- Work to be completed
Look below for the line that has "Reports on sales by title."; output exactly from it through the line that has "Day 3: Jaipur To Mandawa Sightseeing", and leave the pictures out.

- Records to process
--- START ---
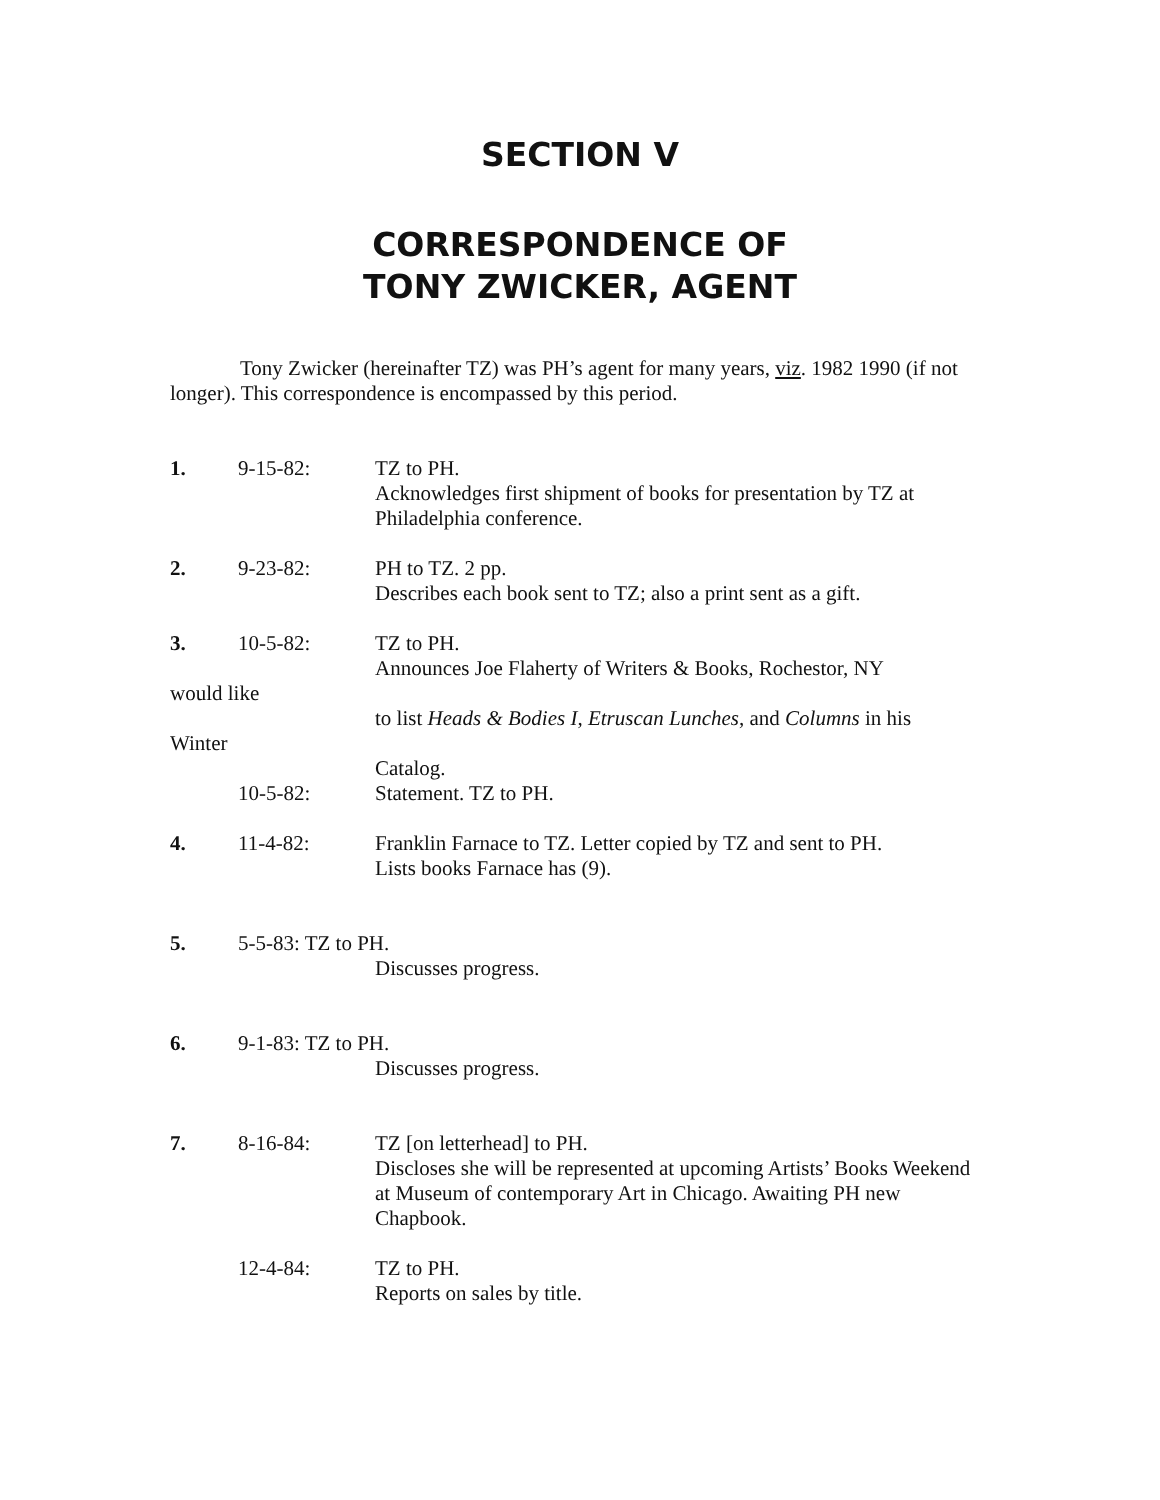SECTION V
CORRESPONDENCE OF
TONY ZWICKER, AGENT
Tony Zwicker (hereinafter TZ) was PH’s agent for many years, viz. 1982 1990 (if not longer). This correspondence is encompassed by this period.
1. 9-15-82: TZ to PH.
Acknowledges first shipment of books for presentation by TZ at Philadelphia conference.
2. 9-23-82: PH to TZ. 2 pp.
Describes each book sent to TZ; also a print sent as a gift.
3. 10-5-82: TZ to PH.
Announces Joe Flaherty of Writers & Books, Rochestor, NY
would like
to list Heads & Bodies I, Etruscan Lunches, and Columns in his
Winter
Catalog.
10-5-82: Statement. TZ to PH.
4. 11-4-82: Franklin Farnace to TZ. Letter copied by TZ and sent to PH.
Lists books Farnace has (9).
5. 5-5-83: TZ to PH.
Discusses progress.
6. 9-1-83: TZ to PH.
Discusses progress.
7. 8-16-84: TZ [on letterhead] to PH.
Discloses she will be represented at upcoming Artists’ Books Weekend at Museum of contemporary Art in Chicago. Awaiting PH new Chapbook.
12-4-84: TZ to PH.
Reports on sales by title.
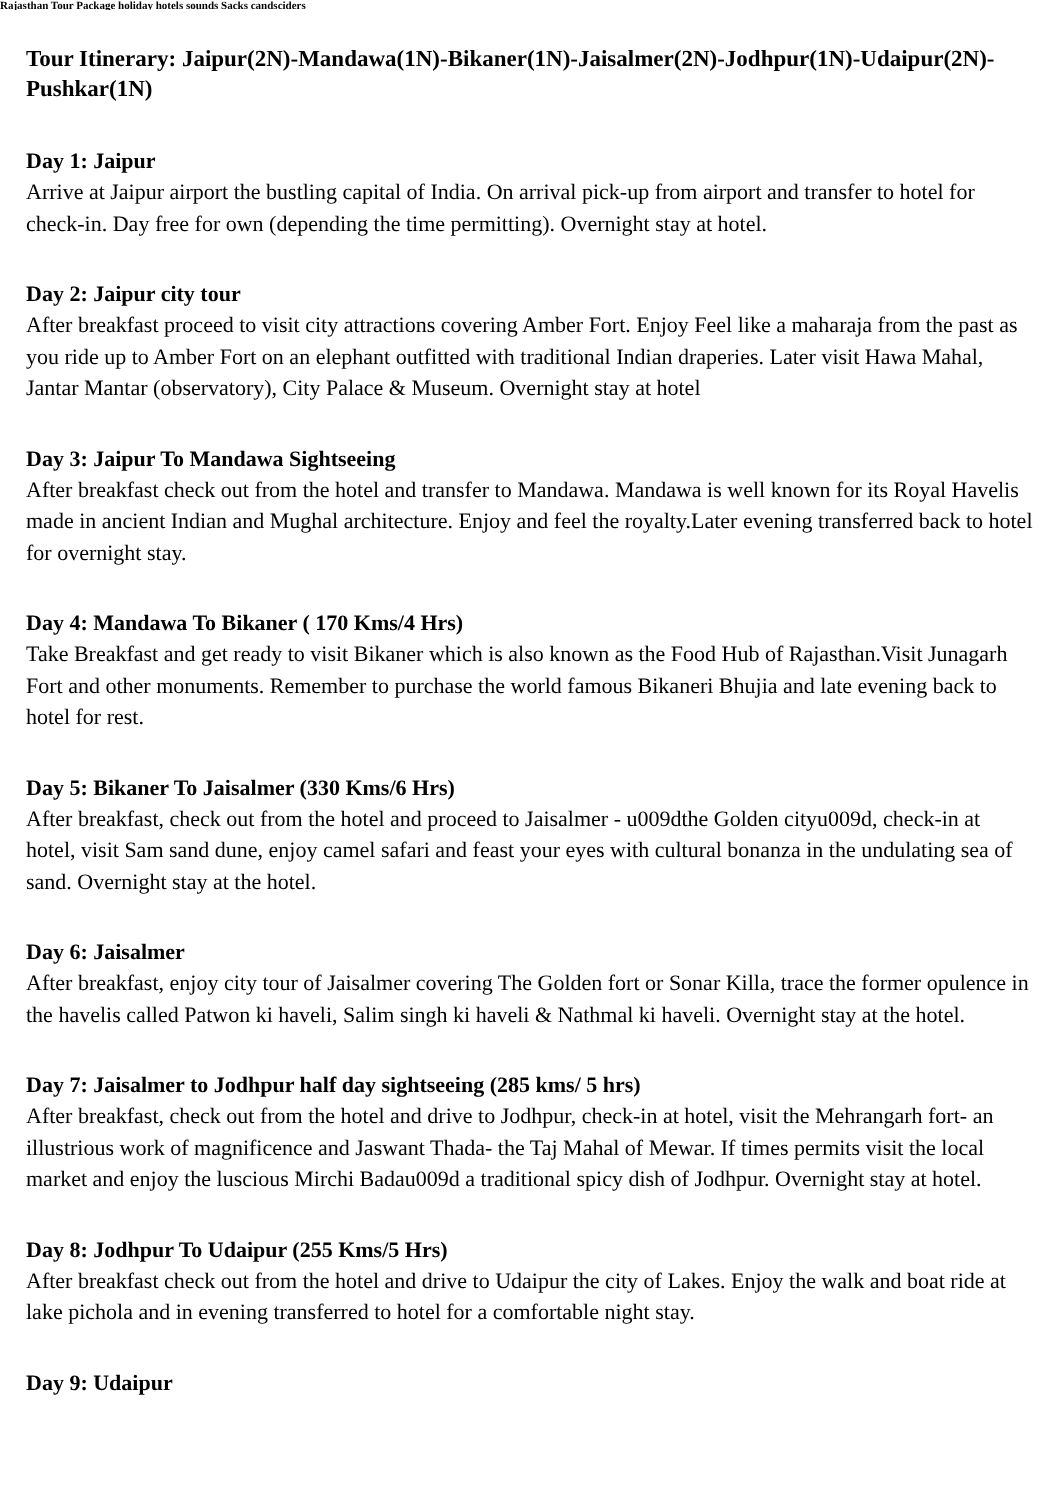Rajasthan Tour Package holiday hotels sounds Sacks candsciders
Tour Itinerary: Jaipur(2N)-Mandawa(1N)-Bikaner(1N)-Jaisalmer(2N)-Jodhpur(1N)-Udaipur(2N)-Pushkar(1N)
Day 1: Jaipur
Arrive at Jaipur airport the bustling capital of India. On arrival pick-up from airport and transfer to hotel for check-in. Day free for own (depending the time permitting). Overnight stay at hotel.
Day 2: Jaipur city tour
After breakfast proceed to visit city attractions covering Amber Fort. Enjoy Feel like a maharaja from the past as you ride up to Amber Fort on an elephant outfitted with traditional Indian draperies. Later visit Hawa Mahal, Jantar Mantar (observatory), City Palace & Museum. Overnight stay at hotel
Day 3: Jaipur To Mandawa Sightseeing
After breakfast check out from the hotel and transfer to Mandawa. Mandawa is well known for its Royal Havelis made in ancient Indian and Mughal architecture. Enjoy and feel the royalty.Later evening transferred back to hotel for overnight stay.
Day 4: Mandawa To Bikaner ( 170 Kms/4 Hrs)
Take Breakfast and get ready to visit Bikaner which is also known as the Food Hub of Rajasthan.Visit Junagarh Fort and other monuments. Remember to purchase the world famous Bikaneri Bhujia and late evening back to hotel for rest.
Day 5: Bikaner To Jaisalmer (330 Kms/6 Hrs)
After breakfast, check out from the hotel and proceed to Jaisalmer - u009dthe Golden cityu009d, check-in at hotel, visit Sam sand dune, enjoy camel safari and feast your eyes with cultural bonanza in the undulating sea of sand. Overnight stay at the hotel.
Day 6: Jaisalmer
After breakfast, enjoy city tour of Jaisalmer covering The Golden fort or Sonar Killa, trace the former opulence in the havelis called Patwon ki haveli, Salim singh ki haveli & Nathmal ki haveli. Overnight stay at the hotel.
Day 7: Jaisalmer to Jodhpur half day sightseeing (285 kms/ 5 hrs)
After breakfast, check out from the hotel and drive to Jodhpur, check-in at hotel, visit the Mehrangarh fort- an illustrious work of magnificence and Jaswant Thada- the Taj Mahal of Mewar. If times permits visit the local market and enjoy the luscious Mirchi Badau009d a traditional spicy dish of Jodhpur. Overnight stay at hotel.
Day 8: Jodhpur To Udaipur (255 Kms/5 Hrs)
After breakfast check out from the hotel and drive to Udaipur the city of Lakes. Enjoy the walk and boat ride at lake pichola and in evening transferred to hotel for a comfortable night stay.
Day 9: Udaipur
--- END ---
- Solution to this task
Reports on sales by title.
Rajasthan Tour Package holiday hotels sounds Sacks candsciders
Tour Itinerary: Jaipur(2N)-Mandawa(1N)-Bikaner(1N)-Jaisalmer(2N)-Jodhpur(1N)-Udaipur(2N)-Pushkar(1N)
Day 1: Jaipur
Arrive at Jaipur airport the bustling capital of India. On arrival pick-up from airport and transfer to hotel for check-in. Day free for own (depending the time permitting). Overnight stay at hotel.
Day 2: Jaipur city tour
After breakfast proceed to visit city attractions covering Amber Fort. Enjoy Feel like a maharaja from the past as you ride up to Amber Fort on an elephant outfitted with traditional Indian draperies. Later visit Hawa Mahal, Jantar Mantar (observatory), City Palace & Museum. Overnight stay at hotel
Day 3: Jaipur To Mandawa Sightseeing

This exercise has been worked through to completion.